Content starts
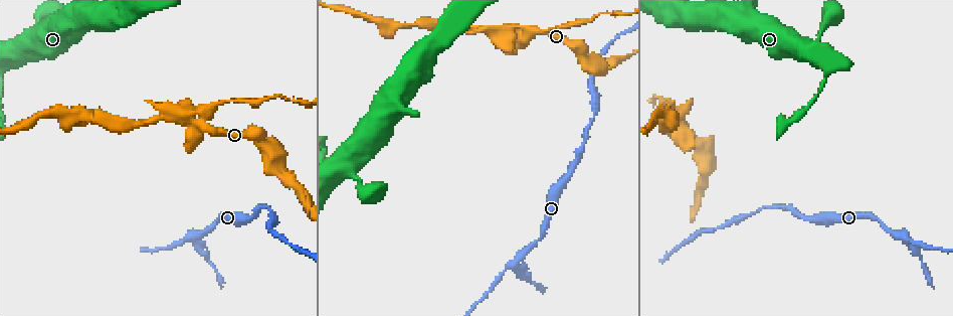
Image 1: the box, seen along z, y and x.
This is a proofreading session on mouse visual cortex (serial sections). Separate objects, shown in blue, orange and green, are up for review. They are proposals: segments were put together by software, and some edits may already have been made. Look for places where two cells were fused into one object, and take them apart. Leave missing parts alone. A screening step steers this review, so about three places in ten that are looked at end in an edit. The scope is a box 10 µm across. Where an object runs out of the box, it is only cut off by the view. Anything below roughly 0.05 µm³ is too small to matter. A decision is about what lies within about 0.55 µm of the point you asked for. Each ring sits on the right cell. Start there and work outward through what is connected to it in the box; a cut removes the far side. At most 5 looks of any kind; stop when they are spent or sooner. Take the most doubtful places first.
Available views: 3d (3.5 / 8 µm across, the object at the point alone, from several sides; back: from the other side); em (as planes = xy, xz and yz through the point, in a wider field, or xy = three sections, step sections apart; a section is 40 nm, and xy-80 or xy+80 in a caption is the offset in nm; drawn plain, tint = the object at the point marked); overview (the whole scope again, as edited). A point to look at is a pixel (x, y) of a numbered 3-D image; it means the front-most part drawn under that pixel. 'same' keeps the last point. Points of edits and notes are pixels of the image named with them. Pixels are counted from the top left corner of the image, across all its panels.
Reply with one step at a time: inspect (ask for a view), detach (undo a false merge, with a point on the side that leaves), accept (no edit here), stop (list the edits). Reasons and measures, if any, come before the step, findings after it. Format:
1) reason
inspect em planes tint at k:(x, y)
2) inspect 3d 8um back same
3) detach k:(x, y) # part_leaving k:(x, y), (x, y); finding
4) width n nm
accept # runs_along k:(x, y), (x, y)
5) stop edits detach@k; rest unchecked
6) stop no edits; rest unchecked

abrupt turn
inspect em xy step 5 tint at 1:(519, 36)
Content ends
Your answer must be every line from the listing above that holds the string "across".

This is a proofreading session on mouse visual cortex (serial sections). Separate objects, shown in blue, orange and green, are up for review. They are proposals: segments were put together by software, and some edits may already have been made. Look for places where two cells were fused into one object, and take them apart. Leave missing parts alone. A screening step steers this review, so about three places in ten that are looked at end in an edit. The scope is a box 10 µm across. Where an object runs out of the box, it is only cut off by the view. Anything below roughly 0.05 µm³ is too small to matter. A decision is about what lies within about 0.55 µm of the point you asked for. Each ring sits on the right cell. Start there and work outward through what is connected to it in the box; a cut removes the far side. At most 5 looks of any kind; stop when they are spent or sooner. Take the most doubtful places first.
Available views: 3d (3.5 / 8 µm across, the object at the point alone, from several sides; back: from the other side); em (as planes = xy, xz and yz through the point, in a wider field, or xy = three sections, step sections apart; a section is 40 nm, and xy-80 or xy+80 in a caption is the offset in nm; drawn plain, tint = the object at the point marked); overview (the whole scope again, as edited). A point to look at is a pixel (x, y) of a numbered 3-D image; it means the front-most part drawn under that pixel. 'same' keeps the last point. Points of edits and notes are pixels of the image named with them. Pixels are counted from the top left corner of the image, across all its panels.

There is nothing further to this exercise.